ASSIGNMENT A: Using the Chang Jiang motorcycle text, explain why the 750 cc sidevalve engines are described as derived from the first Ural M72. Answer in one to three sentences.
ASSIGNMENT B: For each statement, answer yes or no according to the Chang Jiang motorcycle text, and quote the words of the text that decide it. (i) Chang Jiang engines were built only in Nanchang. (ii) Chang Jiang motorcycles were sold in England under the names Black Star and Cossack. (iii) Dong offers replicas of the Solex moped.
ASSIGNMENT C: Print word for word the stretch of the Chang Jiang motorcycle text from "Reconstructed (refurbised) models" through "Wikipedia but reworked)".

SOURCE EXTRACT:

=== Begin Enclosure ===

What is a Chang Jiang? Changjiang (Great River) is a Chinese motorcycle brand. The engines were built in different factories, including Dong Tian Enterprise Co. Ltd. Hangzhou but largely in Nanchang. Chang Jiang (also spelled Xiangjiang) is a copie of the first model of Ural. That was another copy from a BMW R71. (read the whole story here on the site) They used 750 cc sidevalve engines, mainly in three-wheeled transport vehicles and the flagship Black Star, are thus derived from the first Ural M72. Under the name Black Star and Cossack, the Chang Jiang motorcycles sold in western countries, especially in England. The Chinese get the models from Russia when the Russians switched to overhead valve technology. See more about the History.

The 750cc heavy Chang Jiang were built in Shanghai Motorcycles Factory, Lanying engine plant in Hunan, the Suzhou Changjiang Machine and probably the Hongdu Machinery Factory. Among the names Tai Shan, Tian Dong and Yangtze, the models are also built in the Tai Shan Production and Construction Motorcycles Factory and the North China No.2 Factory. Further 750 cc BMW-like engines delivered under the name Chang Dong. There is also a 900 cc model.

Reconstructed (refurbised) models are still being sold by Dong Titan and a number of smaller producers. (see linkpage) Dong provides also other machines, such as replicas of the (old) Jawa 535 and the famous Solex moped. Furthermore, the Crown Prince 50 -, 70 - and 90 cc cylinder with customs, minibikes and ATVs.

(Text from Wikipedia but reworked)

=== End Enclosure ===

INPUT DATA:

=== Begin Enclosure ===

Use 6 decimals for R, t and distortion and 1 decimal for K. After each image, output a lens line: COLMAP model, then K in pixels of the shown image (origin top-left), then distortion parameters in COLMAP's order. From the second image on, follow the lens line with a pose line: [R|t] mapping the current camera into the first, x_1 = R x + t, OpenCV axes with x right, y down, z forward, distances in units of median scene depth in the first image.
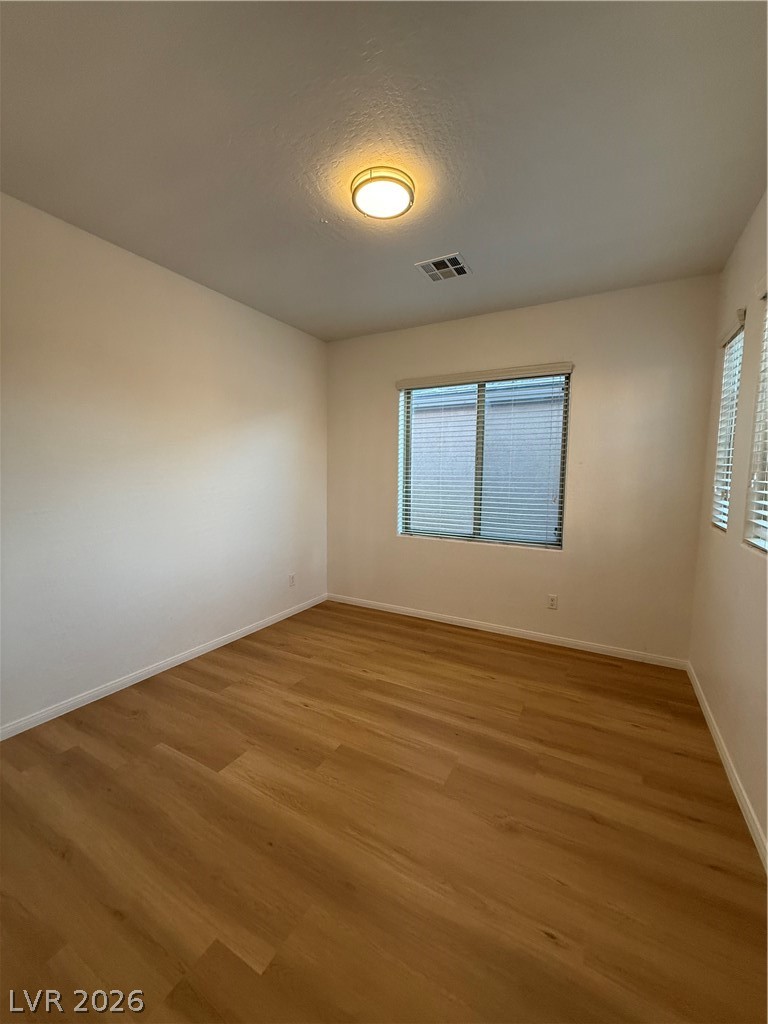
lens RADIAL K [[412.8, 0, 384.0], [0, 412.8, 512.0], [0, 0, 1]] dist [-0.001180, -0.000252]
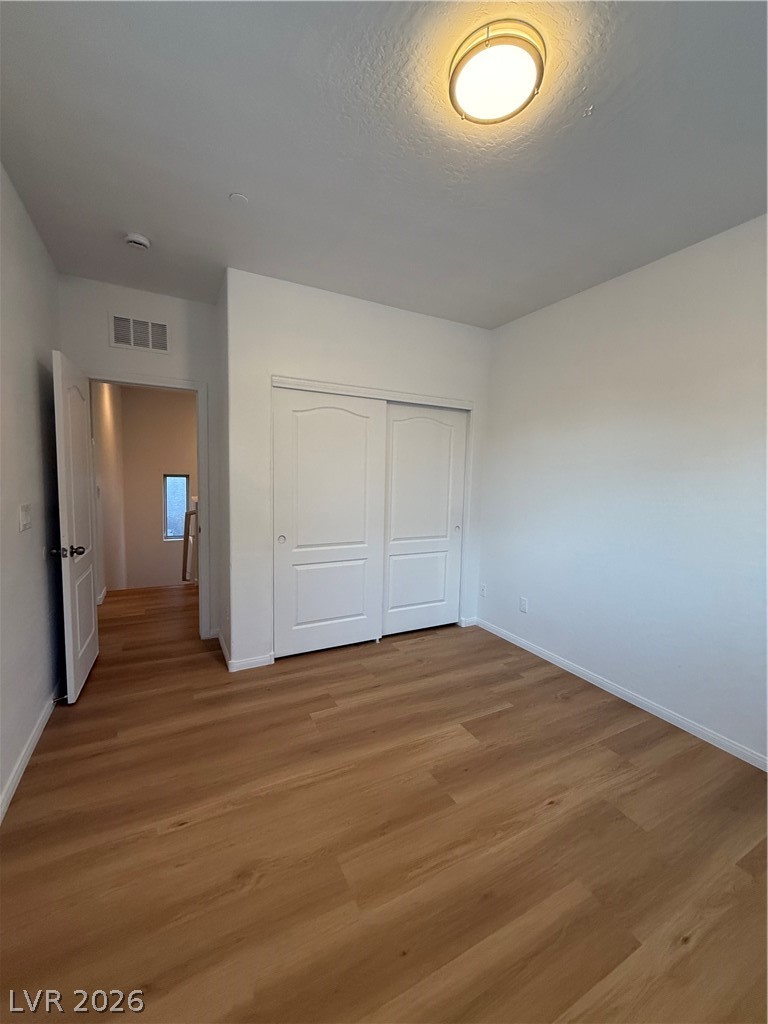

=== End Enclosure ===

PROBLEM SOLUTION A: The text says the Chang Jiang is a copy of the first Ural model. Because of that, the 750 cc sidevalve engines used in the three-wheeled transport vehicles and the flagship Black Star come from the first Ural M72.

PROBLEM SOLUTION B:
(i) No: "The engines were built in different factories, including Dong Tian Enterprise Co. Ltd. Hangzhou but largely in Nanchang."
(ii) Yes: "Under the name Black Star and Cossack, the Chang Jiang motorcycles sold in western countries, especially in England."
(iii) Yes: "Dong provides also other machines, such as replicas of the (old) Jawa 535 and the famous Solex moped."

PROBLEM SOLUTION C:
Reconstructed (refurbised) models are still being sold by Dong Titan and a number of smaller producers. (see linkpage) Dong provides also other machines, such as replicas of the (old) Jawa 535 and the famous Solex moped. Furthermore, the Crown Prince 50 -, 70 - and 90 cc cylinder with customs, minibikes and ATVs.

(Text from Wikipedia but reworked)